**Data shown**.
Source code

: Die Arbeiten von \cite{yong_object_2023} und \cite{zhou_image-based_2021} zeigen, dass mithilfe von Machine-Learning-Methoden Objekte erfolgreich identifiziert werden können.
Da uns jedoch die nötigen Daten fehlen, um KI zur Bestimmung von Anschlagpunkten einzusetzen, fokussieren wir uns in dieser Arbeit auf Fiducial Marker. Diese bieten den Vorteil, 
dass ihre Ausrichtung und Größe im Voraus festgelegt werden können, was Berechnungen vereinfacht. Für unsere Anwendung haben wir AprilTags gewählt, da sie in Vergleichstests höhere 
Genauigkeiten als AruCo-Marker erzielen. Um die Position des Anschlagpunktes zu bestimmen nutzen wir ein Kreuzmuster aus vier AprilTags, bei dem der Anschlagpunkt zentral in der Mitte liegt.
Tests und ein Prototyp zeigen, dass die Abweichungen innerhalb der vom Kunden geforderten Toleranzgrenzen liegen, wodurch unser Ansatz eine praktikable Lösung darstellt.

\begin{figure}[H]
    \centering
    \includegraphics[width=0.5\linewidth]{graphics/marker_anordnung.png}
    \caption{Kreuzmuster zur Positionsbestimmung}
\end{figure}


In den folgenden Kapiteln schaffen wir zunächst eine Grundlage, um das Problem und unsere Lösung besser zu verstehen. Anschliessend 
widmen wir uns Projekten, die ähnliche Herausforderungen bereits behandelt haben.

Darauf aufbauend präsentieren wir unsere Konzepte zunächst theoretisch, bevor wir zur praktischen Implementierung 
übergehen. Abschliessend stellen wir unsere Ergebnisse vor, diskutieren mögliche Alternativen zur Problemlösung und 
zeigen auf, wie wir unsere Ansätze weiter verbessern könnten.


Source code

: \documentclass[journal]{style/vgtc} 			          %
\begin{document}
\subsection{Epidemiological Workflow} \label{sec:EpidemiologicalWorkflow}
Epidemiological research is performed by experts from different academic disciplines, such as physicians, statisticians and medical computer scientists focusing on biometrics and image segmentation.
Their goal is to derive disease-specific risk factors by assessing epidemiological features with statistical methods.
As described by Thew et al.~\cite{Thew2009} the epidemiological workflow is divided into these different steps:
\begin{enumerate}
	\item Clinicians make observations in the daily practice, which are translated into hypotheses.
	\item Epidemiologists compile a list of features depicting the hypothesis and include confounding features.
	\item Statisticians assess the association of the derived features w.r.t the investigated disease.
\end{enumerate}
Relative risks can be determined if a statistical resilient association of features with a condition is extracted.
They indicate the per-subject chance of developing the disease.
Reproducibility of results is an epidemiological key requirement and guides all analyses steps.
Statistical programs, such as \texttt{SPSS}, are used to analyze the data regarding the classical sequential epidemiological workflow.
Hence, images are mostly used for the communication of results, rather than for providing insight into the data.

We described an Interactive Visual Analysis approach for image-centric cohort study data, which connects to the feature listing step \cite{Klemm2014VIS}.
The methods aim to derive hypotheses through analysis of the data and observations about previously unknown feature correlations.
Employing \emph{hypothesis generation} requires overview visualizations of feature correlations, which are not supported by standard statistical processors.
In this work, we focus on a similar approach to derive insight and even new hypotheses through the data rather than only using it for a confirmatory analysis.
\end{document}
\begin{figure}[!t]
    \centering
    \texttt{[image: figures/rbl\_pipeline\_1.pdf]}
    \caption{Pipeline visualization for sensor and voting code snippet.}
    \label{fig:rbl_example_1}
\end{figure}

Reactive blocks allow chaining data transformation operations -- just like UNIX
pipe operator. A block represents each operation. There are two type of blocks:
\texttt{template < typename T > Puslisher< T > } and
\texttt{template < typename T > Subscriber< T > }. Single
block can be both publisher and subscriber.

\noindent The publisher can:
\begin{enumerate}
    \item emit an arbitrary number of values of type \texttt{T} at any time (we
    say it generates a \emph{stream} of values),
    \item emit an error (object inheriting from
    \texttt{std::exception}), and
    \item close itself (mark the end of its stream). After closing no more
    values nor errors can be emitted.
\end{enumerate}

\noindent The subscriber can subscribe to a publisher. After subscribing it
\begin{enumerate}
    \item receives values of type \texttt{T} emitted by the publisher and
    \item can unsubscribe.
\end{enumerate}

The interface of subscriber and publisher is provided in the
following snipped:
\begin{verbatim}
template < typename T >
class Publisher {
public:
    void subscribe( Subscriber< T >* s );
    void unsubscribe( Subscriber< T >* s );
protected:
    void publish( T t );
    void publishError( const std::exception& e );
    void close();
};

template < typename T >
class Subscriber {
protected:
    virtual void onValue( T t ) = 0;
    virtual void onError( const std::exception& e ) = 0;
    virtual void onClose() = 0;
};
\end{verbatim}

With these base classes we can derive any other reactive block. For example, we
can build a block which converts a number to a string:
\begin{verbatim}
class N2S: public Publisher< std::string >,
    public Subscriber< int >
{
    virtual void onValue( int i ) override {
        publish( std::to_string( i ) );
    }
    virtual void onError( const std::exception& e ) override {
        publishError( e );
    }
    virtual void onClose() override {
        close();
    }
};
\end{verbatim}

**To do**.
Print the records above exactly as written.

**Solved problem**.
Source code

: Die Arbeiten von \cite{yong_object_2023} und \cite{zhou_image-based_2021} zeigen, dass mithilfe von Machine-Learning-Methoden Objekte erfolgreich identifiziert werden können.
Da uns jedoch die nötigen Daten fehlen, um KI zur Bestimmung von Anschlagpunkten einzusetzen, fokussieren wir uns in dieser Arbeit auf Fiducial Marker. Diese bieten den Vorteil, 
dass ihre Ausrichtung und Größe im Voraus festgelegt werden können, was Berechnungen vereinfacht. Für unsere Anwendung haben wir AprilTags gewählt, da sie in Vergleichstests höhere 
Genauigkeiten als AruCo-Marker erzielen. Um die Position des Anschlagpunktes zu bestimmen nutzen wir ein Kreuzmuster aus vier AprilTags, bei dem der Anschlagpunkt zentral in der Mitte liegt.
Tests und ein Prototyp zeigen, dass die Abweichungen innerhalb der vom Kunden geforderten Toleranzgrenzen liegen, wodurch unser Ansatz eine praktikable Lösung darstellt.

\begin{figure}[H]
    \centering
    \includegraphics[width=0.5\linewidth]{graphics/marker_anordnung.png}
    \caption{Kreuzmuster zur Positionsbestimmung}
\end{figure}


In den folgenden Kapiteln schaffen wir zunächst eine Grundlage, um das Problem und unsere Lösung besser zu verstehen. Anschliessend 
widmen wir uns Projekten, die ähnliche Herausforderungen bereits behandelt haben.

Darauf aufbauend präsentieren wir unsere Konzepte zunächst theoretisch, bevor wir zur praktischen Implementierung 
übergehen. Abschliessend stellen wir unsere Ergebnisse vor, diskutieren mögliche Alternativen zur Problemlösung und 
zeigen auf, wie wir unsere Ansätze weiter verbessern könnten.


Source code

: \documentclass[journal]{style/vgtc} 			          %
\begin{document}
\subsection{Epidemiological Workflow} \label{sec:EpidemiologicalWorkflow}
Epidemiological research is performed by experts from different academic disciplines, such as physicians, statisticians and medical computer scientists focusing on biometrics and image segmentation.
Their goal is to derive disease-specific risk factors by assessing epidemiological features with statistical methods.
As described by Thew et al.~\cite{Thew2009} the epidemiological workflow is divided into these different steps:
\begin{enumerate}
	\item Clinicians make observations in the daily practice, which are translated into hypotheses.
	\item Epidemiologists compile a list of features depicting the hypothesis and include confounding features.
	\item Statisticians assess the association of the derived features w.r.t the investigated disease.
\end{enumerate}
Relative risks can be determined if a statistical resilient association of features with a condition is extracted.
They indicate the per-subject chance of developing the disease.
Reproducibility of results is an epidemiological key requirement and guides all analyses steps.
Statistical programs, such as \texttt{SPSS}, are used to analyze the data regarding the classical sequential epidemiological workflow.
Hence, images are mostly used for the communication of results, rather than for providing insight into the data.

We described an Interactive Visual Analysis approach for image-centric cohort study data, which connects to the feature listing step \cite{Klemm2014VIS}.
The methods aim to derive hypotheses through analysis of the data and observations about previously unknown feature correlations.
Employing \emph{hypothesis generation} requires overview visualizations of feature correlations, which are not supported by standard statistical processors.
In this work, we focus on a similar approach to derive insight and even new hypotheses through the data rather than only using it for a confirmatory analysis.
\end{document}
\begin{figure}[!t]
    \centering
    \texttt{[image: figures/rbl\_pipeline\_1.pdf]}
    \caption{Pipeline visualization for sensor and voting code snippet.}
    \label{fig:rbl_example_1}
\end{figure}

Reactive blocks allow chaining data transformation operations -- just like UNIX
pipe operator. A block represents each operation. There are two type of blocks:
\texttt{template < typename T > Puslisher< T > } and
\texttt{template < typename T > Subscriber< T > }. Single
block can be both publisher and subscriber.

\noindent The publisher can:
\begin{enumerate}
    \item emit an arbitrary number of values of type \texttt{T} at any time (we
    say it generates a \emph{stream} of values),
    \item emit an error (object inheriting from
    \texttt{std::exception}), and
    \item close itself (mark the end of its stream). After closing no more
    values nor errors can be emitted.
\end{enumerate}

\noindent The subscriber can subscribe to a publisher. After subscribing it
\begin{enumerate}
    \item receives values of type \texttt{T} emitted by the publisher and
    \item can unsubscribe.
\end{enumerate}

The interface of subscriber and publisher is provided in the
following snipped:
\begin{verbatim}
template < typename T >
class Publisher {
public:
    void subscribe( Subscriber< T >* s );
    void unsubscribe( Subscriber< T >* s );
protected:
    void publish( T t );
    void publishError( const std::exception& e );
    void close();
};

template < typename T >
class Subscriber {
protected:
    virtual void onValue( T t ) = 0;
    virtual void onError( const std::exception& e ) = 0;
    virtual void onClose() = 0;
};
\end{verbatim}

With these base classes we can derive any other reactive block. For example, we
can build a block which converts a number to a string:
\begin{verbatim}
class N2S: public Publisher< std::string >,
    public Subscriber< int >
{
    virtual void onValue( int i ) override {
        publish( std::to_string( i ) );
    }
    virtual void onError( const std::exception& e ) override {
        publishError( e );
    }
    virtual void onClose() override {
        close();
    }
};
\end{verbatim}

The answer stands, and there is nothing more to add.